§ Set exercise 1
In the passage on causal inference, what kind of data usually provides evidence that cause precedes effect?
§ Set exercise 2
Repeat word for word the section of the passage on causal inference that opens with the words containing "A fourth criterion" and closes with "about causal mechanisms.".

§ Provided text
------------------------------

A fourth criterion is not usually mentioned, perhaps because it is so obvious. Causal inferences cannot directly be made from empirical designs, irrespective of the research design that has been used to collect the data or the statistical techniques used to analyze the data. In non-experimental research, causal statements are based primarily on substantive hypotheses which the researcher develops about the world. Causal inference is theoretically driven; causal statements need a theoretical argument specifying how the variables affect each other in a particular setting across time (Blossfeld and Röhwer, 1997; Freeman, 1991). Thus, causal processes cannot be demonstrated directly from the data; the data can only present relevant empirical evidence serving as a link in a chain of reasoning about causal mechanisms.
The first two criteria (there is a statistically significant association between two variables, that is not accounted for by other variables) can in principle be tested using data from cross-sectional studies. Evidence relevant to the third criterion (cause precedes effect) can usually only be obtained using longitudinal data. Thus, one great advantage of longitudinal data over cross-sectional data would seem that the first provides information relevant to the temporal order of the designated ‘causal’ and ‘effect’ variables. Indeed, some authors (e.g., Baumrind, 1983) maintain that causal sequences cannot usually be established unambiguously without incorporating across-time measurement. However, there has been some debate whether the causal order of events is accurately reflected in their temporal order (Griffin, 1992): Is it really informative to know the order in which events occurred?
According to Marini and Singer (1988), causal priority may be established in the mind in a way that is not reflected in the temporal sequence of behavior. Willekens (1991) argued that present behavior may be determined by future events (or the anticipation of such events), rather than by these events themselves. For example, one common finding is that women tend to quit their job after the birth of their first child. These two events (leaving the labor market and having a baby) tend to coincide, with empirically occurring patterns in which childbirth both precedes and follows leaving the job. The first sequence would suggest that having a baby ‘produces’ a change of labor market status, whereas the second would imply that leaving the labor market leads to childbirth. However, it would seem that both events are the result of anticipations and decisions taken long before the occurrence of either. If this is correct, the temporal order of these events may not say much about their causal relation (Campbell, 1988).

------------------------------

[Saved entries]
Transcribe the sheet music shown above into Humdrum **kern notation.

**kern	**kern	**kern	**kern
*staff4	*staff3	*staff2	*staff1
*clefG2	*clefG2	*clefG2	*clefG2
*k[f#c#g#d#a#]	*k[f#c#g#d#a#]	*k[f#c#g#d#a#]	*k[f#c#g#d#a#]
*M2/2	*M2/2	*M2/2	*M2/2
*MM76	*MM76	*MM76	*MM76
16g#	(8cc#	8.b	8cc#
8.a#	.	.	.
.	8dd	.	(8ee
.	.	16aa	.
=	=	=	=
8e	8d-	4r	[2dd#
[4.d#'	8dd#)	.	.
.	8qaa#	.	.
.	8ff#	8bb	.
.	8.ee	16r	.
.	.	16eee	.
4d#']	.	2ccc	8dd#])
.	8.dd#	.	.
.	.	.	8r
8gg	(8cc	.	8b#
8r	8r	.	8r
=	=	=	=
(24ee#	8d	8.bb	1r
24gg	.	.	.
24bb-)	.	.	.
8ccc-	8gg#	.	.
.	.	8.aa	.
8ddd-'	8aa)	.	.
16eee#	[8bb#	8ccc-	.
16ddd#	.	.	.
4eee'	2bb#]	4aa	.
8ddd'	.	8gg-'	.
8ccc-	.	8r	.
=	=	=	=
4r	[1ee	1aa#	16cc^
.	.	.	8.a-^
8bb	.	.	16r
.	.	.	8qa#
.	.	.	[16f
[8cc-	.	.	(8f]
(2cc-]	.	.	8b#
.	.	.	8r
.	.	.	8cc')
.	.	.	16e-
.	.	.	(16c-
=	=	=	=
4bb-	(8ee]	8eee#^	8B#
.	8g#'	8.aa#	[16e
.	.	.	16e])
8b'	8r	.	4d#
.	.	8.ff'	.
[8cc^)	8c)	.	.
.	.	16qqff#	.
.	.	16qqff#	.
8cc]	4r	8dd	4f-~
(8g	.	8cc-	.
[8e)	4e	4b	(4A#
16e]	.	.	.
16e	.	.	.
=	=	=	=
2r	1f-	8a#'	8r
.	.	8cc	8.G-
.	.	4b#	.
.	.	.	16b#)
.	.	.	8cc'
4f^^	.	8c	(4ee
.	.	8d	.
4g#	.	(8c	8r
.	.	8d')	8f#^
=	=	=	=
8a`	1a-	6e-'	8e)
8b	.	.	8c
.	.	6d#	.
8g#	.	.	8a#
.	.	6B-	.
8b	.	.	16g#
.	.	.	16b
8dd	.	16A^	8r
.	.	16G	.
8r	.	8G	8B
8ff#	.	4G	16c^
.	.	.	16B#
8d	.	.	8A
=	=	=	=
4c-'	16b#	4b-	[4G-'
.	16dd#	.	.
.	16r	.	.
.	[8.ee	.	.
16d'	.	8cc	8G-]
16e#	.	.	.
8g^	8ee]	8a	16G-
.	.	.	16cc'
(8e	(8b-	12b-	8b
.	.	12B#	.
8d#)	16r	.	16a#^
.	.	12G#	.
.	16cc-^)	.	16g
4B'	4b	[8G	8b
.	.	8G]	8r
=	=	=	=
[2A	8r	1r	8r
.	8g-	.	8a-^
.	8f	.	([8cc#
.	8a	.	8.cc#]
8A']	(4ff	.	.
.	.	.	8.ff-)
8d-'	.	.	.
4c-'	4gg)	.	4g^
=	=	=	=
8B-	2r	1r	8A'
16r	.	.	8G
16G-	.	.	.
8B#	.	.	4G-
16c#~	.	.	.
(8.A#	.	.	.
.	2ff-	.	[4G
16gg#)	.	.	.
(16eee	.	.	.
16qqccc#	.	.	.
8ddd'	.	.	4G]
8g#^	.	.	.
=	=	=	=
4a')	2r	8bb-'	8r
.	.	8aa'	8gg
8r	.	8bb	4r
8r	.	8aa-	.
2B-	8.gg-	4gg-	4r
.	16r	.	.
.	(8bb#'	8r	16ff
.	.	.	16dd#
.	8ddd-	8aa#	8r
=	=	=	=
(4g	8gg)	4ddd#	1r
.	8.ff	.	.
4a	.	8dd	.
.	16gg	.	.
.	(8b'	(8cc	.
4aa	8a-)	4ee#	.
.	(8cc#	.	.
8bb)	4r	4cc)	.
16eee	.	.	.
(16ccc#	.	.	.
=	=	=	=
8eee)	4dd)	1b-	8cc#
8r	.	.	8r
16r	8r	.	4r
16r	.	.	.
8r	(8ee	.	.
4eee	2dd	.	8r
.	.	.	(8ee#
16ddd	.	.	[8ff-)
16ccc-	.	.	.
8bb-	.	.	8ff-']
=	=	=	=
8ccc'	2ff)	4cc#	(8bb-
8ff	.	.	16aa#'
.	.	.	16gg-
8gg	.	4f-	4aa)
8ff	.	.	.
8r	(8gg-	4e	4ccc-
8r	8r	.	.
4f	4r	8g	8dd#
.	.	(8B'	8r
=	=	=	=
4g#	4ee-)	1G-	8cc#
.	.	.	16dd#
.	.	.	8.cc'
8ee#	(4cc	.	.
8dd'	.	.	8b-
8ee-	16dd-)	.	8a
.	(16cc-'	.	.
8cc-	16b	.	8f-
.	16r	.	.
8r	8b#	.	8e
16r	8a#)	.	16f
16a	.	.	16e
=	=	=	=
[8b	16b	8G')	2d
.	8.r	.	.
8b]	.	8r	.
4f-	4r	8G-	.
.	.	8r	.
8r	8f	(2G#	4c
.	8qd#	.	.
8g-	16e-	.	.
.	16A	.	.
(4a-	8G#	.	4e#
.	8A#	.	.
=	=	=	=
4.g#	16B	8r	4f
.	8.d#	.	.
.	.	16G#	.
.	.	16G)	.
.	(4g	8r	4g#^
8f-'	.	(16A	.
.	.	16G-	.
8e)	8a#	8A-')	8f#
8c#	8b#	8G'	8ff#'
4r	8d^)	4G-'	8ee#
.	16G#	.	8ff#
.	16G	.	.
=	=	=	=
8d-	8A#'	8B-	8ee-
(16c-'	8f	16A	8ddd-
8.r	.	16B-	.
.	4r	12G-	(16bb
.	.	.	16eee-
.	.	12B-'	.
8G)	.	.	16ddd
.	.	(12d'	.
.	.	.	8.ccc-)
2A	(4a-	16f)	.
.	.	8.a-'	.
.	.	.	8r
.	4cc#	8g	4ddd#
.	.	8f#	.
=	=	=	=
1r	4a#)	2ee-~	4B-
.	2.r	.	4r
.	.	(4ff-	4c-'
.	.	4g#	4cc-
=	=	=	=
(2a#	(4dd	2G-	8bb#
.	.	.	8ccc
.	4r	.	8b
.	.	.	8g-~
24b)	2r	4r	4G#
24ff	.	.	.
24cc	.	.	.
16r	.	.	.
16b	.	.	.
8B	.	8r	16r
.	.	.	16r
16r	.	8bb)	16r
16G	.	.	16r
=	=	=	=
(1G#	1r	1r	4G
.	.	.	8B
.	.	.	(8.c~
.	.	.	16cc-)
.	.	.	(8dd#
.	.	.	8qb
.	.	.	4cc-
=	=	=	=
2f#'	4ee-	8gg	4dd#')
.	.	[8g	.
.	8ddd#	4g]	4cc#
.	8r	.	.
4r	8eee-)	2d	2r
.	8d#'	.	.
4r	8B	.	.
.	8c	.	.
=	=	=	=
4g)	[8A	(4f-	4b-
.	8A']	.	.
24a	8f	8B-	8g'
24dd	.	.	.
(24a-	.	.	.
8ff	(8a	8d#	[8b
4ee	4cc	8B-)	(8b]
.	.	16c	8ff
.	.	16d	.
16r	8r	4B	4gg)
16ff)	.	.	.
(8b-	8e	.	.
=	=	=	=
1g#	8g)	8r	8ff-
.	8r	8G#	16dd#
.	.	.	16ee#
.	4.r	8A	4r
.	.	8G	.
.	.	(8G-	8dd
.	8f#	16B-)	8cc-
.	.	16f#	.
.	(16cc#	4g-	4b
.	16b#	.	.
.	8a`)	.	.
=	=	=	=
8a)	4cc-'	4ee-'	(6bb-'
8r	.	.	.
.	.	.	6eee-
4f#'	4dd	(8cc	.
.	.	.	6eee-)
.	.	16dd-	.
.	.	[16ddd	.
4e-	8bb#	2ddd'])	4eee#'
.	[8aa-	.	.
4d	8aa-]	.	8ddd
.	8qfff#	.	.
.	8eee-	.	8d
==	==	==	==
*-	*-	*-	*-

------------------------------

§ Task output 1
Longitudinal data.

§ Task output 2
A fourth criterion is not usually mentioned, perhaps because it is so obvious. Causal inferences cannot directly be made from empirical designs, irrespective of the research design that has been used to collect the data or the statistical techniques used to analyze the data. In non-experimental research, causal statements are based primarily on substantive hypotheses which the researcher develops about the world. Causal inference is theoretically driven; causal statements need a theoretical argument specifying how the variables affect each other in a particular setting across time (Blossfeld and Röhwer, 1997; Freeman, 1991). Thus, causal processes cannot be demonstrated directly from the data; the data can only present relevant empirical evidence serving as a link in a chain of reasoning about causal mechanisms.